Extinct genus of synapsids

Glaucosaurus is an extinct genus of edaphosaurid synapsid from the Early Permian of Texas. The type species, G. megalops, was named in 1915.

==Classification==
Glaucosaurus is known only from its holotype, a partial skull and jaw. Almost all of the sutures have been obliterated. Nevertheless, there is broad agreement that Glaucosaurus is not only an edaphosaurid, but a close relative of Edaphosaurus itself.

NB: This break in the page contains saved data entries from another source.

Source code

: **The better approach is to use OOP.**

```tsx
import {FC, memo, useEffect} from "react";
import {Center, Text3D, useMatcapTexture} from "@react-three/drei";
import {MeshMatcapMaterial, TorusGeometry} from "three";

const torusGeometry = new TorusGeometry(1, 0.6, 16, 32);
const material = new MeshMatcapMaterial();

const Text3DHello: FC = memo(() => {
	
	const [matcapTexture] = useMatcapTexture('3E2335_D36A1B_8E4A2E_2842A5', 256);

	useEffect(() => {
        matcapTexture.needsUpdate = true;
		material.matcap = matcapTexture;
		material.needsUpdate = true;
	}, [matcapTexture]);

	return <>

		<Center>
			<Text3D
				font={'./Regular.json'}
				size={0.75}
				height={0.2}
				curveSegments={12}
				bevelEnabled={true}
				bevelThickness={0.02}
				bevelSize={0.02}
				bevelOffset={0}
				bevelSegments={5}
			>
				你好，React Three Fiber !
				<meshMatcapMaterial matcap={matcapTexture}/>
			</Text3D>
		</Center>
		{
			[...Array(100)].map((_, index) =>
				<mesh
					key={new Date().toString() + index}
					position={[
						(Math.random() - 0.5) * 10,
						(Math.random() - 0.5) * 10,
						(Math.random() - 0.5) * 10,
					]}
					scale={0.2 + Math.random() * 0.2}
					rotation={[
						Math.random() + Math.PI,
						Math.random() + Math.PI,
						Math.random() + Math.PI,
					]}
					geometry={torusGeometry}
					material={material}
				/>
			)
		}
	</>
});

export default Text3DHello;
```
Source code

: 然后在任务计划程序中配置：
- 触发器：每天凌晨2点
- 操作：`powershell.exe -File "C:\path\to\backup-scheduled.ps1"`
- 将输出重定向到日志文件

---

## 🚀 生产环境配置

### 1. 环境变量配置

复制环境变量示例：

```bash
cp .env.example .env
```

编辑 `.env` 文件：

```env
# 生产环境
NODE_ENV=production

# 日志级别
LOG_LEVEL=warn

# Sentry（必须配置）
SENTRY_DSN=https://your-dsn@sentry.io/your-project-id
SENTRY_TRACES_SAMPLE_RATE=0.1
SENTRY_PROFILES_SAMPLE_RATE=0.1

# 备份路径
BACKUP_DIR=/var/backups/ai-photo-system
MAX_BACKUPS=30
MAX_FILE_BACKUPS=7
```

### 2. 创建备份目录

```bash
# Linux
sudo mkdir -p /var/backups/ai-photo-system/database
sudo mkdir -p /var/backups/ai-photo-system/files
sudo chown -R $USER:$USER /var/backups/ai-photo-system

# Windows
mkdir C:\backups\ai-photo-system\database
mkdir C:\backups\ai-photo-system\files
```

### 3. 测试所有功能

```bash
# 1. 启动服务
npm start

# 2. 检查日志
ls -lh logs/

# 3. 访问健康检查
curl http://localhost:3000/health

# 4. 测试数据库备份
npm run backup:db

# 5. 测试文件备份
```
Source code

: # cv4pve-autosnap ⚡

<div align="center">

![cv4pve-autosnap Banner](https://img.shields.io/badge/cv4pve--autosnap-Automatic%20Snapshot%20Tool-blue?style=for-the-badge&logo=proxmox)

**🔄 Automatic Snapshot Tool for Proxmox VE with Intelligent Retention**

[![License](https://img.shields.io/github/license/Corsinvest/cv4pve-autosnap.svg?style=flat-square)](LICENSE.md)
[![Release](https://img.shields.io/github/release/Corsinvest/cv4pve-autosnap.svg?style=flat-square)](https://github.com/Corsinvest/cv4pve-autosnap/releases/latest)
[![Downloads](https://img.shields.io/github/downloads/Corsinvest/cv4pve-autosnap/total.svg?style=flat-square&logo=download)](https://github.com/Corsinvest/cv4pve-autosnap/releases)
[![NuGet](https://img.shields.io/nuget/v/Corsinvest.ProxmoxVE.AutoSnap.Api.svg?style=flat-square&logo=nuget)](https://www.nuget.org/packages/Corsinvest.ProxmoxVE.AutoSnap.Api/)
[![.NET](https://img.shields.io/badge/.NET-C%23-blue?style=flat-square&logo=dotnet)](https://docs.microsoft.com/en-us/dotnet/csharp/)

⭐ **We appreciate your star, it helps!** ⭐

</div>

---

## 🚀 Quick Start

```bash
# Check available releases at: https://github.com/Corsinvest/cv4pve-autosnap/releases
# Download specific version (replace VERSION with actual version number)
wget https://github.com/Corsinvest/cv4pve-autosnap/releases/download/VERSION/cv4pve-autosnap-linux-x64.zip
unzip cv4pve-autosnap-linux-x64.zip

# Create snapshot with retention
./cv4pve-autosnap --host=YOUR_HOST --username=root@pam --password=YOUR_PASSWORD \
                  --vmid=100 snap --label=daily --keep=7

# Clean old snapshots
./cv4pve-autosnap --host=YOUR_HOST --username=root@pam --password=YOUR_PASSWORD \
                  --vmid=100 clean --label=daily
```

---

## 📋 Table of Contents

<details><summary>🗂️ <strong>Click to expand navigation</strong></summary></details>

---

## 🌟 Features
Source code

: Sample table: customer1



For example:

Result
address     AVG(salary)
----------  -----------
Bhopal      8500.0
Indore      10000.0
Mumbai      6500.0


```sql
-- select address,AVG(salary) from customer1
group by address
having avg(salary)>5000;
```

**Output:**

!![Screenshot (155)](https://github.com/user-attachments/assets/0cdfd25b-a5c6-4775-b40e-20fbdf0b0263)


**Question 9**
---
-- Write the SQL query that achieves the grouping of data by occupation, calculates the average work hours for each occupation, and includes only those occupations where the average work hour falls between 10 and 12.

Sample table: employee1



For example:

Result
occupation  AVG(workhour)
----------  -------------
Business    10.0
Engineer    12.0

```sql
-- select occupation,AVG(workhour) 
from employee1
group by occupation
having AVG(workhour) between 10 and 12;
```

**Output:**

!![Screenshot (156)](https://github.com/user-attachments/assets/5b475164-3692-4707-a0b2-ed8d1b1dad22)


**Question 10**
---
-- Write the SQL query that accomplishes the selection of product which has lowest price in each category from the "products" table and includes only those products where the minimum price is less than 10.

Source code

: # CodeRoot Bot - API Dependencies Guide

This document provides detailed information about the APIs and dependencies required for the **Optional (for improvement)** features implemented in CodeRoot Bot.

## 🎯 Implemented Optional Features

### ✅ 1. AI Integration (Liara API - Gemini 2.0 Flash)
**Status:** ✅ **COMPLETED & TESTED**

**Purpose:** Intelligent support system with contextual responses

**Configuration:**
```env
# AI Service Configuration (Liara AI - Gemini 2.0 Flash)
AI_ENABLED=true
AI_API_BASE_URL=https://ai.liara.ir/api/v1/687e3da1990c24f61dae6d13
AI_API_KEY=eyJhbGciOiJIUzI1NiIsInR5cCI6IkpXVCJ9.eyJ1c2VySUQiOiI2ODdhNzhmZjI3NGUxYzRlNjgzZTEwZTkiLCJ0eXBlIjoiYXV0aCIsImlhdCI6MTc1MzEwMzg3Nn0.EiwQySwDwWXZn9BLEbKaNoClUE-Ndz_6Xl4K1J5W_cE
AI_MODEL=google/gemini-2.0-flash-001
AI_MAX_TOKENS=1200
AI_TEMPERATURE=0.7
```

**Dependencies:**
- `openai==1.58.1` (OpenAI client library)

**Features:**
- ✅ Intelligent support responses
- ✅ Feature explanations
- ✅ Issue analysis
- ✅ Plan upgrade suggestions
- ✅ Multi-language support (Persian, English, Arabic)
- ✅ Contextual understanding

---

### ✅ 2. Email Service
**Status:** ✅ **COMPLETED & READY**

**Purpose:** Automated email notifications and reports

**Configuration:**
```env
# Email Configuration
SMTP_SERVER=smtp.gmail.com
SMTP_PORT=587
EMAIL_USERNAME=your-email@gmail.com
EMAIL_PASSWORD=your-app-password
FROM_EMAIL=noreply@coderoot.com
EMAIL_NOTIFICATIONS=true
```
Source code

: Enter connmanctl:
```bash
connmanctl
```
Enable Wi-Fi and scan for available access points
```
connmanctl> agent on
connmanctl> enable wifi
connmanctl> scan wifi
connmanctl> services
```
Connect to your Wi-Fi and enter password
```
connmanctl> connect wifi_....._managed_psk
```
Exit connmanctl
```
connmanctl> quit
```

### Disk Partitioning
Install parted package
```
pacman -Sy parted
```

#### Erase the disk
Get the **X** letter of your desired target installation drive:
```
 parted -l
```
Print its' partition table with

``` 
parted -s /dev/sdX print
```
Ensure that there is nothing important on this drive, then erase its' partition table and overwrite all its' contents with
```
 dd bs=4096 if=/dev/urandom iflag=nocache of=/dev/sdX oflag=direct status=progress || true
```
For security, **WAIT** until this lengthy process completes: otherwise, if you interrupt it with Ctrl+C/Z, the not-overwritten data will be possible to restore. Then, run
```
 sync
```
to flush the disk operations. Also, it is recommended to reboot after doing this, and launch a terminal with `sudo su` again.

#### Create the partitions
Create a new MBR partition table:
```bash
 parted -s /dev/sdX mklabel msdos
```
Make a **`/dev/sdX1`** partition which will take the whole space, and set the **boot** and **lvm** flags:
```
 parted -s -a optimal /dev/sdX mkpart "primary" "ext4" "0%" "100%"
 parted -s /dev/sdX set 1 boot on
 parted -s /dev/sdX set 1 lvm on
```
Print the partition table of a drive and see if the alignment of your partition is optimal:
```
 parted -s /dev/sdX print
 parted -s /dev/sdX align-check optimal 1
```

All of the known sphenacodonts are carnivores except for certain therapsids. Glaucosaurus is plainly not a therapsid, e.g. because the lacrimal reaches the naris, the septomaxilla is large, there are no incisors, etc. And it is just as plainly not a carnivore, since it lacks cutting edges on the teeth or canine-like teeth. So, it is very likely to be an edaphosaur. Assuming that this is the case, it is very close to Edaphosaurus, because only Glaucosaurus and Edaphosaurus completely lack both canine teeth and a canine buttress, lack the transverse flange of the pterygoid, and have prefrontal with a ventral (descending) process which is expanded toward the middle of the skull, forming an anterior housing for the eyeball. However, Glaucosaurus differs from any of the known sorts of Edaphosaurus in have an incredibly long maxilla, and in the equally extreme length of the prefrontal's ventral process.